Revision tracking records:
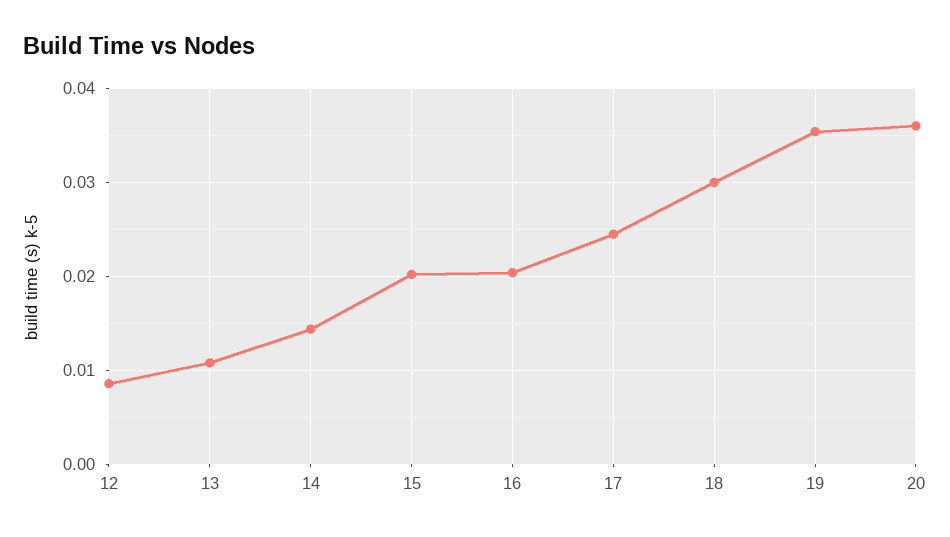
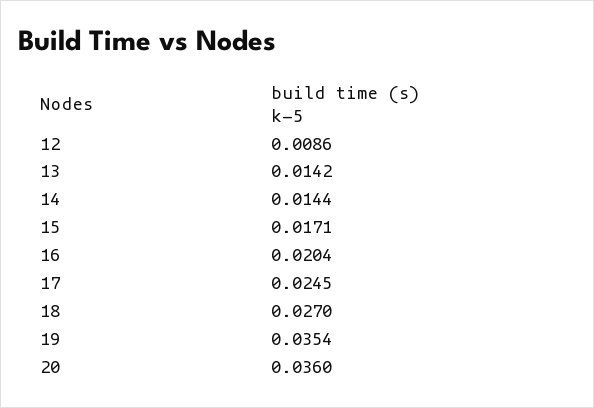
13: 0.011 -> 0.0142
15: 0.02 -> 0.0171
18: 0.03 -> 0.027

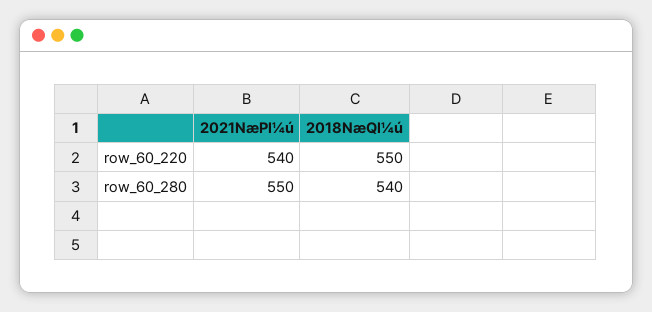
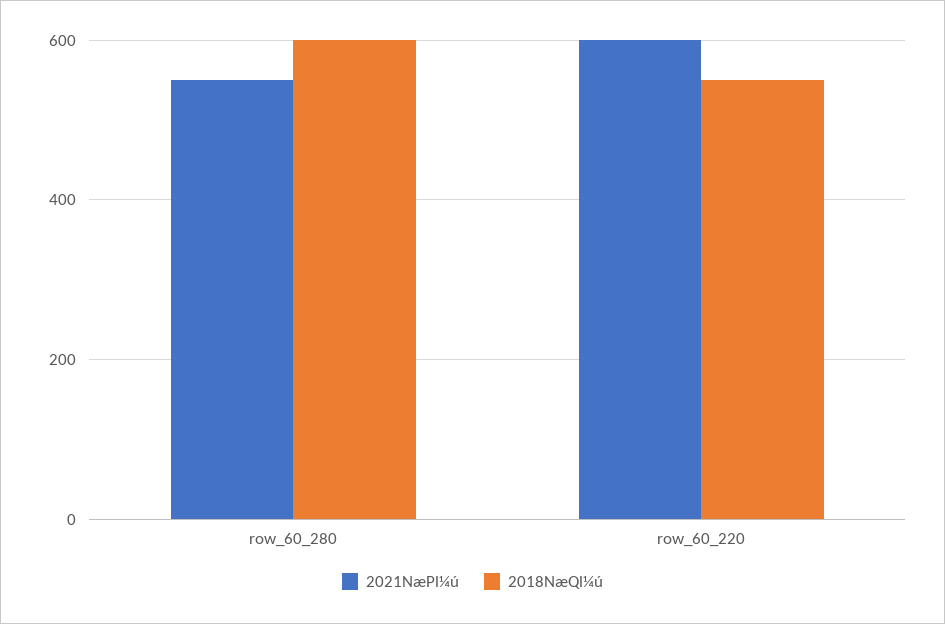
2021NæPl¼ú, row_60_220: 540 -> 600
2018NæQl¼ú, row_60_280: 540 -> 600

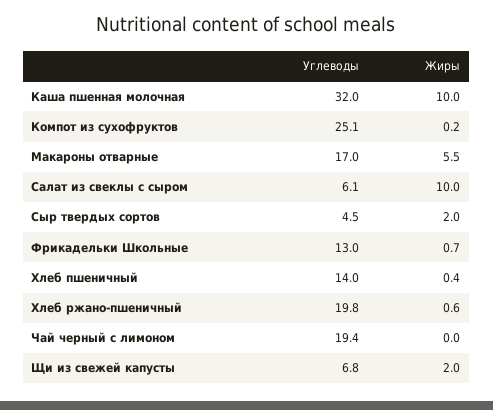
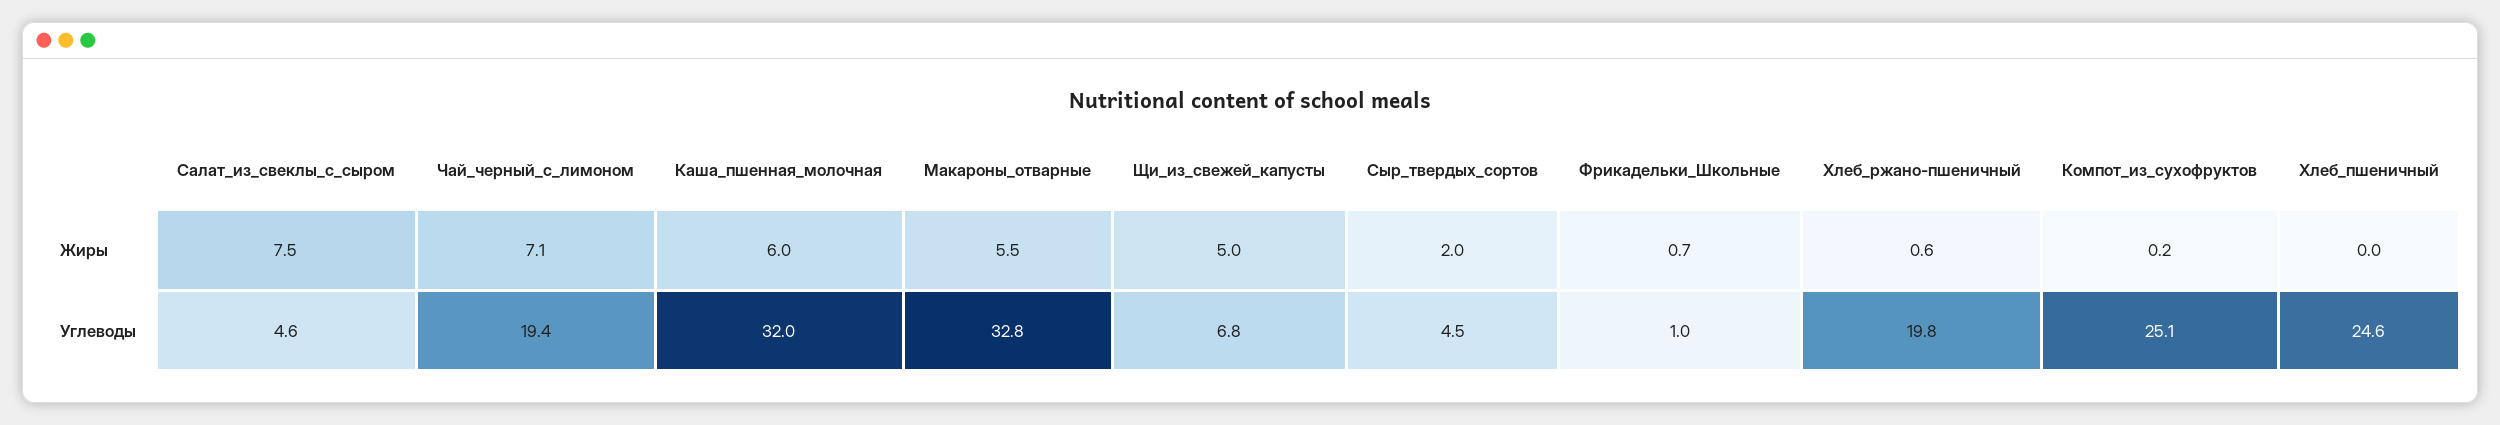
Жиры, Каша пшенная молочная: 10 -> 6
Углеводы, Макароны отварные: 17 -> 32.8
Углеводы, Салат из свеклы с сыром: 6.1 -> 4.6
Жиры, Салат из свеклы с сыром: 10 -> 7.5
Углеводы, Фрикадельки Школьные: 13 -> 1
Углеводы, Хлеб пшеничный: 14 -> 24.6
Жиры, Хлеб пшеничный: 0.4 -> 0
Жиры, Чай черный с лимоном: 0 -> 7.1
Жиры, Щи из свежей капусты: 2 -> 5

- [The problem]: Give back the exact lines above, running from the one that has "15: 0.02 -> 0.0171" through the one that has "Жиры, Салат из свеклы с сыром: 10 -> 7.5", with nothing added and no pictures.

- [Task response]:
15: 0.02 -> 0.0171
18: 0.03 -> 0.027

2021NæPl¼ú, row_60_220: 540 -> 600
2018NæQl¼ú, row_60_280: 540 -> 600

Жиры, Каша пшенная молочная: 10 -> 6
Углеводы, Макароны отварные: 17 -> 32.8
Углеводы, Салат из свеклы с сыром: 6.1 -> 4.6
Жиры, Салат из свеклы с сыром: 10 -> 7.5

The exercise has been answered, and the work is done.